▶ PROMPT
Could you return each line of the material that has "Minnesota" in it?

▶ DATA PROVIDED
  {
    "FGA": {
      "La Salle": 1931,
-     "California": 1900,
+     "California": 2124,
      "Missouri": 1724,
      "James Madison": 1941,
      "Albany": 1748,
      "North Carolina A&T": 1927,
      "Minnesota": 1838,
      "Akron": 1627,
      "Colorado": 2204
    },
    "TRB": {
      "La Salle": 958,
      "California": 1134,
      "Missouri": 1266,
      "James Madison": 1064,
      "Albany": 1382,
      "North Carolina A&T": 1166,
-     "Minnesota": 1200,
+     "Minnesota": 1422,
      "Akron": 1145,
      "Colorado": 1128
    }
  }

...

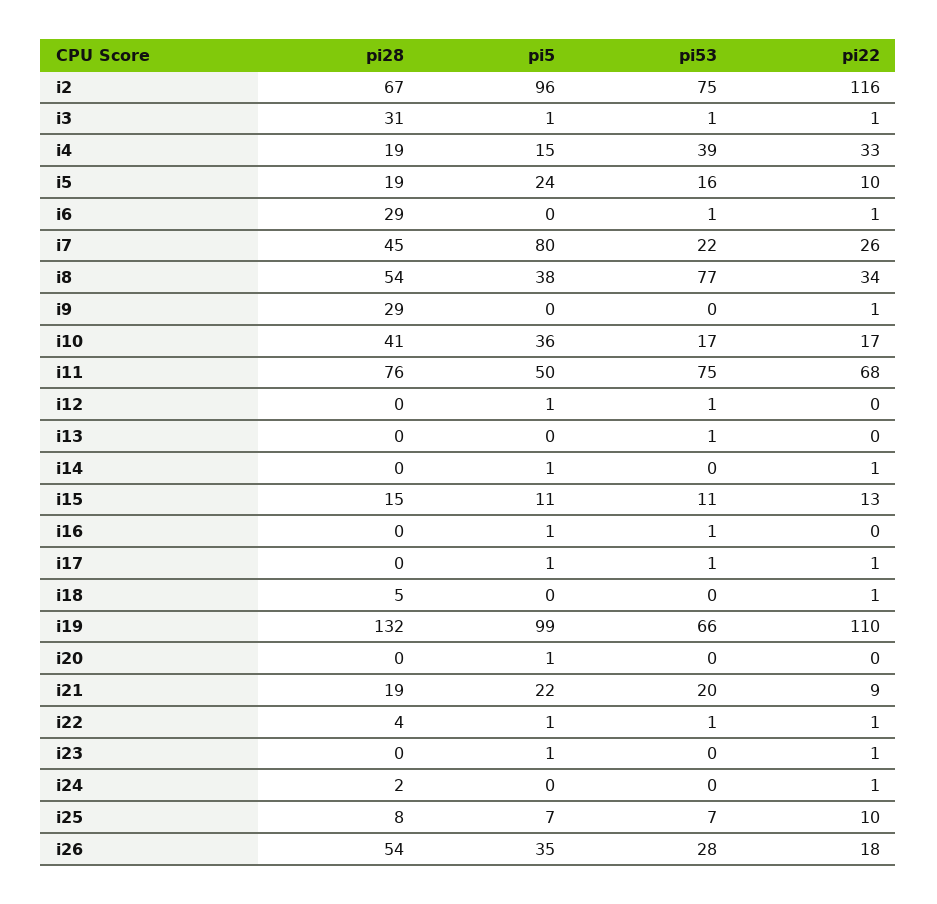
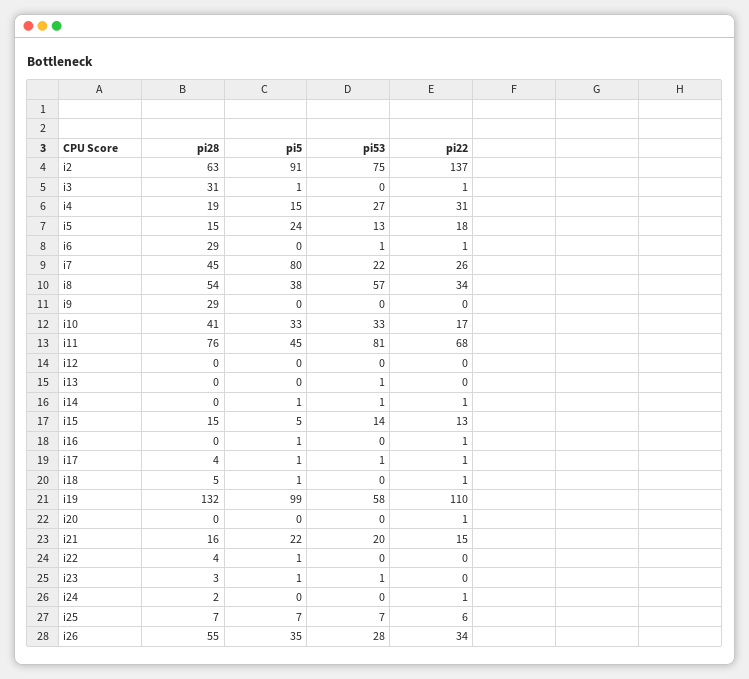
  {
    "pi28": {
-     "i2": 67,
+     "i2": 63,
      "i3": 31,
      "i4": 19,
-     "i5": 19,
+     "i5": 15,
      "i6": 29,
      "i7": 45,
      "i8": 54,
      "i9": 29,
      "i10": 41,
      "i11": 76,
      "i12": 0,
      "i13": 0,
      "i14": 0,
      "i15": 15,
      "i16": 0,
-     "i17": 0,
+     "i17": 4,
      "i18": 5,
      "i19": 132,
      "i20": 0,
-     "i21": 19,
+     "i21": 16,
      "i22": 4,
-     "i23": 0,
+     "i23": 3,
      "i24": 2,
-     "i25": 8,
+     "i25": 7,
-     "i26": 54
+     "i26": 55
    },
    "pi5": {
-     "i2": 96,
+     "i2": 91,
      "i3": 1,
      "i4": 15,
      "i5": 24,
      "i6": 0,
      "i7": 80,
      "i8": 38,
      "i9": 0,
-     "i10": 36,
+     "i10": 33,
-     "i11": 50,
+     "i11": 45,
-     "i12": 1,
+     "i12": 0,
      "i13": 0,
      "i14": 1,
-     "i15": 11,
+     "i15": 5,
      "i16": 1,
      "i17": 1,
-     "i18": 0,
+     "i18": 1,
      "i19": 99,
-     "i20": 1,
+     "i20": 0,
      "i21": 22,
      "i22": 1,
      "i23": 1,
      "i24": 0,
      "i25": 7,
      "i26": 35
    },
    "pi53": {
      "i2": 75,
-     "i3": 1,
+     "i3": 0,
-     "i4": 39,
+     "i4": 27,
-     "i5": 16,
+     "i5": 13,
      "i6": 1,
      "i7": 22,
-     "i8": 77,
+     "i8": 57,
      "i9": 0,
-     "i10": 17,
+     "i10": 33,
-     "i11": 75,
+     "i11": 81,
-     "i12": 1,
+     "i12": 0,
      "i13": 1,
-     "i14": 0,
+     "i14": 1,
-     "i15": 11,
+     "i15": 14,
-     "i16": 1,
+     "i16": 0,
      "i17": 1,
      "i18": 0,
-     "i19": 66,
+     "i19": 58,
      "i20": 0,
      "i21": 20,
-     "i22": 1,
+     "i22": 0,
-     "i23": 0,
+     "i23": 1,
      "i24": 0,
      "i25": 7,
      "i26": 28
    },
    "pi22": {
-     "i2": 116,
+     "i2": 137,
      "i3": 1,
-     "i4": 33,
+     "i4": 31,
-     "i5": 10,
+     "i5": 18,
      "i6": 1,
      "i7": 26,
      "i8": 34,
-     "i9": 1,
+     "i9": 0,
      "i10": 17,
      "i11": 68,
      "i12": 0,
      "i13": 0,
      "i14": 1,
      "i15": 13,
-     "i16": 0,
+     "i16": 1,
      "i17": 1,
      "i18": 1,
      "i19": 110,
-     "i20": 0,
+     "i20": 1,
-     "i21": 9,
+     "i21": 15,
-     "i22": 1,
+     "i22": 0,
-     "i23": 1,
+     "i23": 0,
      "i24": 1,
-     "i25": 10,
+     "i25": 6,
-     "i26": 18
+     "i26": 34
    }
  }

...

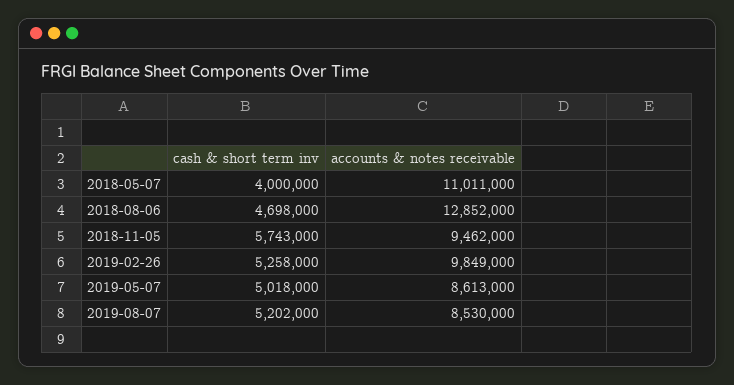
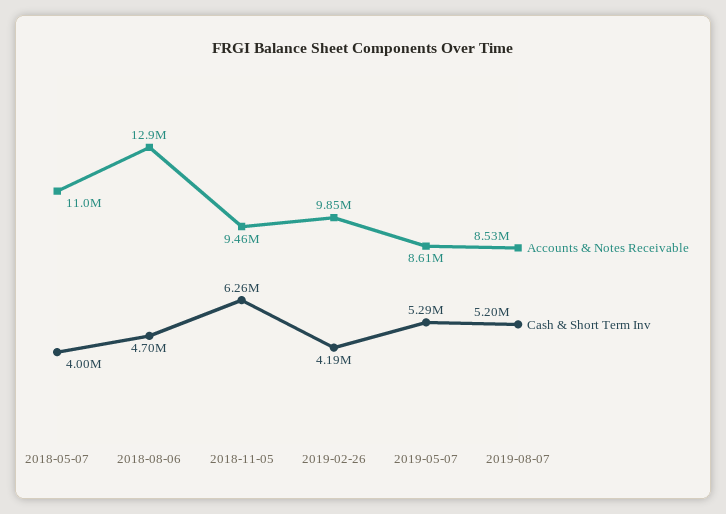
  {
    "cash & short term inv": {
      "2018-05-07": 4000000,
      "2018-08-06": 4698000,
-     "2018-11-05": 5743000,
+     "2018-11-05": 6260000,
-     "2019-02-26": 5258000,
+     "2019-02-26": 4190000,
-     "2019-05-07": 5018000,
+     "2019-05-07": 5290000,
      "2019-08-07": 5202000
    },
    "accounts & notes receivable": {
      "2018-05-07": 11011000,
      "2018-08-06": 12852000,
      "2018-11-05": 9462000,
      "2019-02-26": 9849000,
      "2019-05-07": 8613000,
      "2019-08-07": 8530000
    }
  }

▶ ANSWER TO THE EXERCISE
      "Minnesota": 1838,
-     "Minnesota": 1200,
+     "Minnesota": 1422,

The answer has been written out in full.